ABC execs were also on hand for the confab, with new ABC Entertainment chief Paul Lee talking up the potential for TV skeins based on Marvel’s superheroes. ABC has several projects in the works with high-profile creative auspices, including dramas “The Incredible Hulk,” with Guillermo del Toro, and “AKA: Jessica Jones” with “Twilight” scribe Melissa Rosenberg.
“On cable you can hyper-target an audience,” said Lee, who moved to the Alphabet from ABC Family. “On ABC the target is the entire viewing population. Our job is to make big event programming that invites in all of the viewing audience. Marvel’s properties are going to be fantastic for that.”
Over at the Disney Channel, the cabler is breathing new life into “High School Musical” by prepping to launch spinoff “Madison High” with a new cast. It’s also working with the studio to create a feature based on Disney XD’s hit toon “Phineas and Ferb” that will blend live action and animation.
The interactive division is also set to focus on building a multi-platform approach to games that revolve around just four to six core franchises, including Marvel heroes and “Toy Story,” as its new exec team looks to make the group profitable by 2013.
New Disney games co-prexy John Pleasants said the group missed an opportunity with products tied to the December release of “Tron: Legacy.” “We did a lot of things well but, boy, can we do things better,” he said.
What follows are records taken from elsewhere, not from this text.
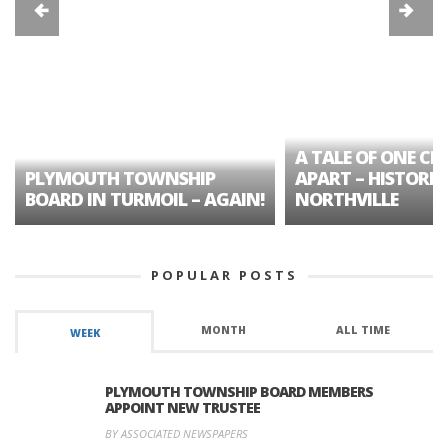
A TALE OF ONE CIT
PLYMOUTH TOWNSHIP
APART – HISTORIC
BOARD IN TURMOIL – AGAIN!
NORTHVILLE
POPULAR POSTS
MONTH
ALL TIME
WEEK
PLYMOUTH TOWNSHIP BOARD MEMBERS
APPOINT NEW TRUSTEE
BY ASSOCIATED NEWSPAPERS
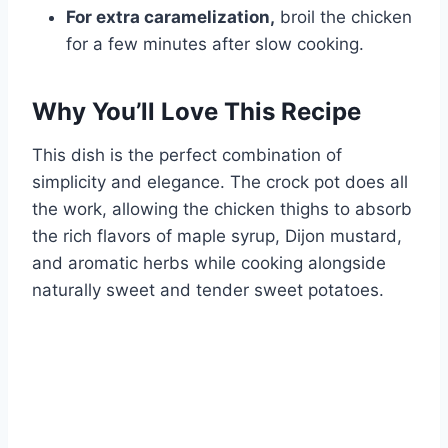
For extra caramelization,
broil the chicken
for a few minutes after slow cooking.
Why You’ll Love This Recipe
This dish is the perfect combination of
simplicity and elegance. The crock pot does all
the work, allowing the chicken thighs to absorb
the rich flavors of maple syrup, Dijon mustard,
and aromatic herbs while cooking alongside
naturally sweet and tender sweet potatoes.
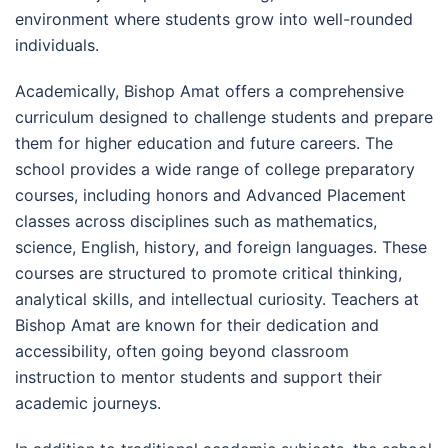
environment where students grow into well-rounded
individuals.
Academically, Bishop Amat offers a comprehensive
curriculum designed to challenge students and prepare
them for higher education and future careers. The
school provides a wide range of college preparatory
courses, including honors and Advanced Placement
classes across disciplines such as mathematics,
science, English, history, and foreign languages. These
courses are structured to promote critical thinking,
analytical skills, and intellectual curiosity. Teachers at
Bishop Amat are known for their dedication and
accessibility, often going beyond classroom
instruction to mentor students and support their
academic journeys.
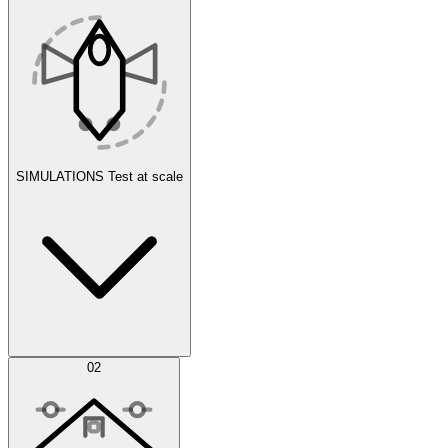
SIMULATIONS
Test at scale
Simulations
02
All of this should prove financially lucrative as Disney focuses on expanding in emerging markets like China, India, Russia and Latin America and targets the growing middle classes there.
It plans to build a new park in Shanghai and is currently expanding Hong Kong Disneyland, with one land devoted to “Toy Story.”
“Expansion outside the United States is the most important growth opportunity,” said Walt Disney Parks and Resorts chief Tom Staggs. Company is especially interested in China, where leisure travel spending is expected to top $200 billion by 2015.
By 2030, there will be 600 million children in China. “The opportunity to reach them with Disney-branded content is huge,” Iger said.